Aside from him being one of the two people who have threatened to sue me, I find big Broon from Troon fascinating.
Gordon Brown's is the fourth telephone number under the B's in my black book of phone numbers, he was, at his best, a fine second row forward for West of Scotland, Scotland, and the British Lions. He arranged my first mortgage, he was the recently retired player annoying us on the box - my role just now - when I played, and is still a well known face around Glasgow. Now, remarkably, Gordon Brown is a full-time after-dinner speaker.
Brown told me from his home, yes, in Troon: ''When I turned 50 on the first of December I thought I would do what I wanted to do now. I had been in the financial industry for 30 years, and I had enjoyed it, but I had built the speaking up so that I could make a living from it.
''Both my wife, Linda, and my daughter, Mardi, have ME, so I want to be able to work at night or at lunch time to spend time with them instead of being away all day every day. Stopping a nine to five job is something I wanted to do.''
What is happening now, according to Brown, is that rugby is getting its share of a phenomenon that has so far appeared to afflict only football and boxing, and that is the down at the heel former superstar. ''I don't want to name the boys concerned, but there really are three or four former greats who are now having a hard time, unemployed, and a bit shabby with drink and money problems.'' says Brown.

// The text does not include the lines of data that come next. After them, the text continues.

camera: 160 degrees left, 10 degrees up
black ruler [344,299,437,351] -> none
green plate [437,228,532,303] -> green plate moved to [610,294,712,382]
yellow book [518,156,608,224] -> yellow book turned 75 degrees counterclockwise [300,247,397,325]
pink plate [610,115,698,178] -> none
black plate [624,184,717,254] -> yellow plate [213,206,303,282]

''I was doing a lunch for a team which had been picked of the greatest all-time Lions side - I'm in it - and there were some lads there who are struggling. And that I find a tragedy that men who were once so great for Britain are now having hard times.''
However, where the 1974 Lions won their series in South Africa, is there the danger that the '87 Lions overshadow that fact with their own series victory? Not a bit of it says Brown, as the '87 Lions lacked one essential ingredient.
''They just didn't have the same charisma individually as the 1974 Lions.'' he says. ''Nothing I have seen or heard since South Africa this summer has diminished the respect with which the 74 Lions are viewed, and in fact, would you believe it, there is a twenty-fifth anniversary year being organised for the tour, and there are already three major companies vying to be the main sponsors.

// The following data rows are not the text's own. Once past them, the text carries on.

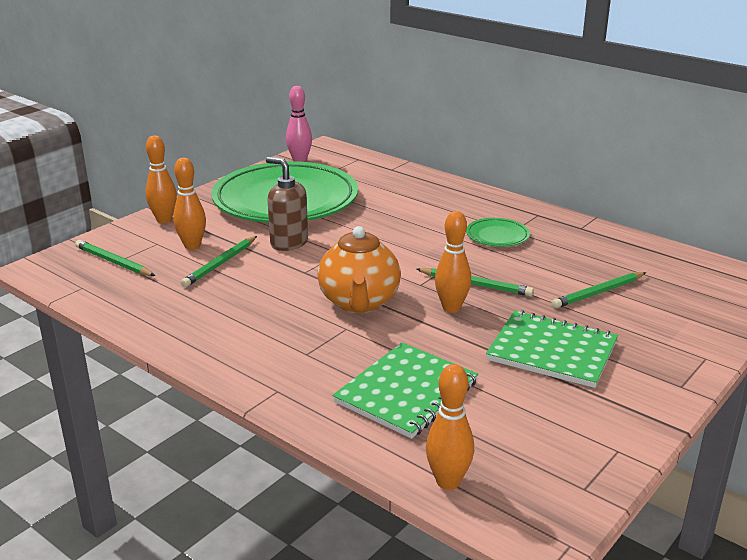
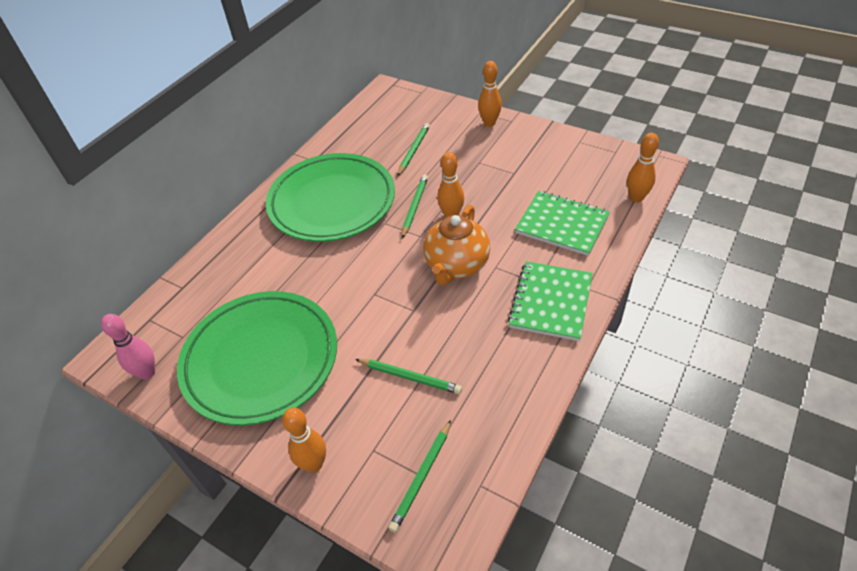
camera: 95 degrees left, 20 degrees up
orange bowling pin [173,158,206,250] -> orange bowling pin moved to [478,61,502,127]
brown soap dispenser [266,157,308,251] -> none
orange teapot [317,226,401,313] -> orange teapot turned 120 degrees clockwise [423,205,490,285]
green plate [466,218,530,247] -> green plate [266,153,395,242], size x2.49
green notebook [486,310,618,388] -> green notebook moved to [508,261,592,341]
green pencil [551,272,646,308] -> green pencil turned 120 degrees counterclockwise [397,123,430,176]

''Much of what we will be doing will be for charity. No, I think the great names like Willy John and the others will live on and, in fact, there are those in South Africa who can reel that team off and not the '87 side.''
Now Brown looks on at the Scottish rugby scene and wishes he was part of it, but I sense he wishes it still had some of the attractions and values his era offered. ''I'd love to have been a player now, a full-time rugby player,'' he said.
''At one of the Lions lunches recently I turned to the crowd, showed them the greats along from me at the table, and I asked them what price now for these great players.'' he says.

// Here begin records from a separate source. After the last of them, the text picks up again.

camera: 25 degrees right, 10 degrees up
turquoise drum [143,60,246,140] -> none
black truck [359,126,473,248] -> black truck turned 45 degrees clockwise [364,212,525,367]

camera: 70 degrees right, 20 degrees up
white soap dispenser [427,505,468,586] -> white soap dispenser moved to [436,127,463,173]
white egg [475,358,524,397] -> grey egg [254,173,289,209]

''But for the first time ever I worry about Scotland and the Five Nations this year. It saddens me that, despite all the work that is being put in, we are not producing the great home-grown players, and you would have to say that the best thing for some of our players now would be to play for clubs in England. We always used to have five great players, we don't seem to now.''
It is not right to end on a low note when speaking to Broonie. I used to be deeply suspicious of him as he seemed to be happy and jokey all the time. Let's end on a story. The press is full of the London Scottish biting incident at the moment. ''I once bit a player.'' said Broonie to me. ''It was a Frenchman, he stuck his fingers in my mouth at Parc des Princes. Well, I had to, didn't I?'' Decent bloke Gordon Brown.